Minha mulher com pescoço de cevada perolada

Minha mulher com a garganta do Vale do Ouro

De encontro no próprio leito da correnteza

Com os seios de noite

Minha mulher com os seios de toupeira marinha

Minha mulher com os seios de crisol de rubis

Com os seios de espectro da rosa sob o orvalho

Minha mulher com o ventre a desdobrar-se no leque dos dias

Com ventre de garra gigante

Minha mulher com o dorso de pássaro que voa vertical

Com dorso de mercúrio

Com dorso de luz

Com a nuca de pedra rolada e giz molhado

E queda de um copo do qual se acaba de beber

Minha mulher com os quadris de escaler

Com os quadris de lustre e penas de flecha

E de caule de plumas de pavão branco

De balança insensível

Minha mulher com nádegas de arenito e amianto

Minha mulher com nádegas de dorso de cisne

Minha mulher com nádegas de primavera

Com sexo de lírio roxo

Minha mulher com o sexo de jazida de ouro e de ornitorrinco

Minha mulher com o sexo de algas e bombons antigos

Minha mulher com o sexo de espelho

Minha mulher com olhos cheios de lágrimas

Com olhos de panóplia violeta e agulha imantada

Minha mulher com olhos de savana

Minha mulher com olhos d’água para beber na prisão

Minha mulher com olhos de lenha sempre sob o machado

Com olhos de nível d’água de nível do ar de terra e de fogo.
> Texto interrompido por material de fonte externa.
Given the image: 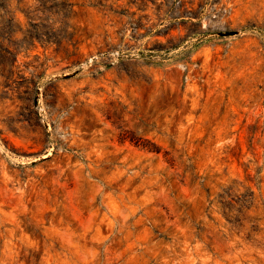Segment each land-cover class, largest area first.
<instances>
[{"label":"rangeland","instance_id":"rangeland-1","mask_svg":"<svg viewBox=\"0 0 264 264\" xmlns=\"http://www.w3.org/2000/svg\"><path fill=\"white\" fill-rule=\"evenodd\" d=\"M0 264H264V0H0Z\"/></svg>","mask_w":264,"mask_h":264}]
</instances>
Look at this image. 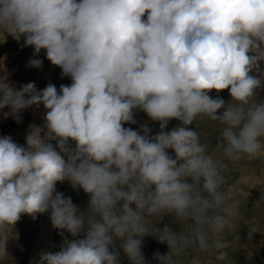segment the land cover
<instances>
[{
  "label": "clouds",
  "instance_id": "obj_1",
  "mask_svg": "<svg viewBox=\"0 0 264 264\" xmlns=\"http://www.w3.org/2000/svg\"><path fill=\"white\" fill-rule=\"evenodd\" d=\"M0 34L34 49L27 66L40 68L45 50L72 81L17 89L0 76V116L21 123L44 109L25 145L0 136V264H13L7 242L21 216L44 213L72 239L33 264H122L121 251L150 264L146 236L167 245L157 264H183L190 251L231 264L238 193L213 152L264 154V0H0ZM138 111L159 131L125 127ZM198 118L221 126L214 145L190 127ZM64 181L88 194L86 209L57 191ZM165 217L176 230L158 226Z\"/></svg>",
  "mask_w": 264,
  "mask_h": 264
},
{
  "label": "rangeland",
  "instance_id": "obj_2",
  "mask_svg": "<svg viewBox=\"0 0 264 264\" xmlns=\"http://www.w3.org/2000/svg\"><path fill=\"white\" fill-rule=\"evenodd\" d=\"M33 56L34 49L25 47L23 38L17 42L10 35L5 34L4 38L0 34V76L6 75L15 88L34 82L38 90L45 88L49 83L54 84L59 90L61 85L72 83L70 77L62 76V69L59 66L53 65L47 59L45 50H41L36 57L43 61L40 68L27 66ZM209 95L215 98L217 93L212 90ZM219 95L226 102L231 99L227 89L221 91ZM260 96L264 98V91ZM0 111L7 112L9 109L6 107ZM43 114L44 109L41 105L39 108L34 106L25 110L21 114L23 117L21 123H16L12 117L4 119L0 116V136H11L14 142L25 145L28 126L32 123L42 125ZM134 118L138 123L125 127L139 130L140 124L146 123L153 129V135L159 131L158 122L150 121L145 113L138 111ZM178 123L175 119L171 120L166 131ZM190 127L200 133L202 141H212L213 145L221 128L217 122L207 118H198ZM52 143L55 146V142ZM213 155L222 161L224 174L228 177L229 184L236 187L238 193L237 199L233 202L238 232L225 236V241L229 245L225 250L229 253L231 264H264V204L259 207L255 205L256 201L264 196V154L260 157H244L235 162L226 160L221 150H215ZM56 187L65 197H71L73 203L82 210L87 208L89 196L82 189L78 187L74 189L69 181L58 182ZM49 216L50 213L37 214L35 219L27 214L21 216L7 242V251L14 258L13 264H33L39 259L41 252H57L65 237L72 239L67 232L55 229ZM164 224H169L173 230L178 227L171 222L170 217H165L158 226L163 227ZM143 240L142 250L146 260L150 261V264H157L152 258L153 253L159 250L161 254H166L167 245L152 236H146ZM215 256L214 251L209 253L190 251L182 257V261L183 264H192L193 260L198 259L200 264H223L217 261ZM121 261L122 264H128L122 251Z\"/></svg>",
  "mask_w": 264,
  "mask_h": 264
}]
</instances>
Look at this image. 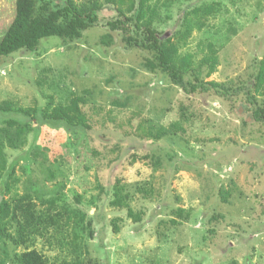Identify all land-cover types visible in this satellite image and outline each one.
I'll list each match as a JSON object with an SVG mask.
<instances>
[{"label":"rangeland","instance_id":"rangeland-1","mask_svg":"<svg viewBox=\"0 0 264 264\" xmlns=\"http://www.w3.org/2000/svg\"><path fill=\"white\" fill-rule=\"evenodd\" d=\"M14 3L0 0V39ZM206 7L210 14L202 13ZM162 9L155 29L179 47V58L193 55L186 79L250 83L264 58V0H180ZM114 10L103 8L99 25L78 41L46 37L33 52L0 57V102L43 112L80 96L90 125L86 133L31 122L38 131L8 152L15 157L5 158L14 171L3 178L5 199L25 196L38 213L65 208L72 219L65 227L64 213L60 230L41 232L27 246L46 264H264V123L250 119L242 95L232 103L213 93L184 94L148 70L151 54L124 47L119 32L106 27ZM185 27L188 37L175 36ZM209 42L217 47V66L207 76L201 59ZM251 95L264 107V96ZM181 106L189 114L185 121ZM6 119L22 117L1 114L0 124ZM177 121L183 135L138 137L148 126L154 134ZM116 187L127 195V207L110 205ZM128 209L141 220L128 219ZM82 212H89L93 238L84 241L78 232L77 250L60 249L56 239L74 238L73 215ZM23 248L0 243V261L11 264Z\"/></svg>","mask_w":264,"mask_h":264},{"label":"trees","instance_id":"trees-1","mask_svg":"<svg viewBox=\"0 0 264 264\" xmlns=\"http://www.w3.org/2000/svg\"><path fill=\"white\" fill-rule=\"evenodd\" d=\"M178 1L180 0H92L78 4L73 0H63L62 2H56V0H15L12 19L0 39V57H8L19 51L33 52L39 41L46 37L54 36L69 43L78 41L84 31L99 25L98 13L111 5L115 9L116 17L107 21L106 27L111 31L119 32L124 47L142 49L151 54V59L144 63L148 70L161 72L172 85L178 87L184 94L213 93L225 102H232V97H235L236 100L238 95H242L243 108L250 119L255 123H264V107L258 106L255 98L251 95L255 90L257 94L264 96V58L258 64L259 68L252 76L250 83L240 87L203 82L198 77L194 81L185 78L183 71L189 68L193 55L186 53L179 58V47L173 44L169 37L166 38L164 34L155 29L156 22L160 20L162 8L167 9ZM211 10L210 7H206L201 11L203 14H210ZM202 27L203 24L198 28ZM182 30L178 31L175 36H179L181 39L188 37L190 32L188 27ZM107 38H109V42H112L110 36ZM204 46L208 50V55L204 56L201 61L207 66L206 75L208 76L214 73L217 66V47L210 42ZM79 104L82 106L85 104L84 98L72 97L67 104L47 107L43 112H40L37 109L14 107L8 101L0 102V115L18 114L22 117L21 121L6 119L0 124V149H6V151H2L0 157V243H8L15 248L19 245L24 246V251L13 253L11 264H46L42 254L29 248L27 242L36 235L43 236L41 232L47 233L48 229H55V232L60 230L58 221L64 213L67 214L65 227L71 223L72 219L68 213L69 210L65 208L61 211H55L53 208V214L50 212L38 213L30 198L25 196H19L10 202L6 200L8 183L3 178L4 176L7 178L13 176L14 172L12 167H6L7 156L14 158L15 156L9 153H16L26 143L29 134L38 131V129L32 128L31 122L36 125L46 124L54 128L62 127L65 131L89 132V119L85 112L81 111ZM179 110V114L182 115L180 121L187 120L189 114L186 107L181 106ZM128 120L129 124L130 119ZM180 121L172 122L154 134L152 127L148 126L147 131L138 137L159 140L167 135H183L185 129ZM142 125H147V122L145 121L144 124L140 122L136 127ZM127 134L125 133V135ZM100 136L102 137V135ZM116 188L113 192L115 199L110 205L119 208L127 207V195L123 196ZM47 204L52 208V201H47ZM73 216L75 222L72 224L71 233L74 231V238L71 241H68L64 236L61 239H56L60 249L69 248L72 252L78 248L76 244L79 237L78 232L83 236L84 241L93 238L89 212ZM126 216L134 223L141 220L140 216L134 215L130 209L127 210ZM113 227L115 231H118L116 225ZM13 228H15V235L10 231ZM232 262L235 264V261ZM74 263L78 264V261ZM0 264H4V262L0 261ZM61 264L69 263L63 261Z\"/></svg>","mask_w":264,"mask_h":264}]
</instances>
Tradução de Priscila Manhães e Carlos Eduardo Ortolan:




Minha mulher com o cabelo de fogo de lenha

Com pensamentos de relâmpagos de calor

De talhe de ampulheta

Minha mulher com a talhe de lontra entre os dentes de tigre

Minha mulher com a boca de roseta e de buquê de estrelas de última grandeza

Com dentes de rastro de camundongo sobre a terra branca

Com língua de âmbar e de vidro em atritos

Minha mulher com língua de hóstia apunhalada

Com a língua de boneca que abre e fecha os olhos

Com a língua de inacreditável pedra

Minha mulher com cílios de lápis de cor das crianças

Com sobrancelhas de borda de ninho de andorinha

Minha mulher com têmporas de ardósia de teto de estufa

E de vapor nos vidros

Minha mulher com espáduas de champanhe

E de fonte com cabeças de delfins sob o gelo

Minha mulher com pulsos de fósforos

Minha mulher com dedos de acaso e de ás de copas

De dedos de feno ceifado

Minha mulher com axilas de marta e de faia

De noite de São João

De ligustro e de ninho de carás

Com braços de espuma de mar e de eclusa

E de mistura do trigo e do moinho

Minha mulher com pernas de foguete

Com movimentos de relojoaria e de desespero

Minha mulher com panturrilhas de polpa de sabugueiro

Minha mulher com pés de iniciais

Com pés de chaveiros com pés de calafates que bebem

Minha mulher com pescoço de cevada perolada

Minha mulher com a garganta de Vale d’Ouro

De encontro no leito mesmo da torrente

Com seios de noite

Minha mulher com seios de toupeira marinha

Minha mulher com seios de crisol de rubis

Com seios de espectro da rosa sob o orvalho

Minha mulher com ventre de desdobra de leque dos dias

Com ventre de garra gigante

Minha mulher com dorso de pássaro que foge vertical

Com dorso de mercúrio

Com dorso de luz

Com a nuca de pedra rolada e de giz molhado

E de queda de um copo do qual se acaba de beber

Minha mulher com ancas de chalupa

Com ancas de lustre e de penas de flecha

E de caule de plumas de pavão branco

De balança insensível

Minha mulher com nádegas de arenito e de amianto

Minha mulher com nádegas de dorso de cisne

Minha mulher com nádegas de primavera

Com sexo de gladíolo

Minha mulher com sexo de mina de ouro e de ornitorrinco

Minha mulher com sexo de algas e de bombons antigos

Minha mulher com sexo de espelho

Minha mulher com olhos cheios de lágrimas

Com olhos de panóplia violeta e de agulha magnetizada

Minha mulher com olhos de savana

Minha mulher com olhos d’água para beber na prisão

Minha mulher com olhos de madeira sempre sob o machado

Com olhos de nível d’água de nível do ar de terra e de fogo.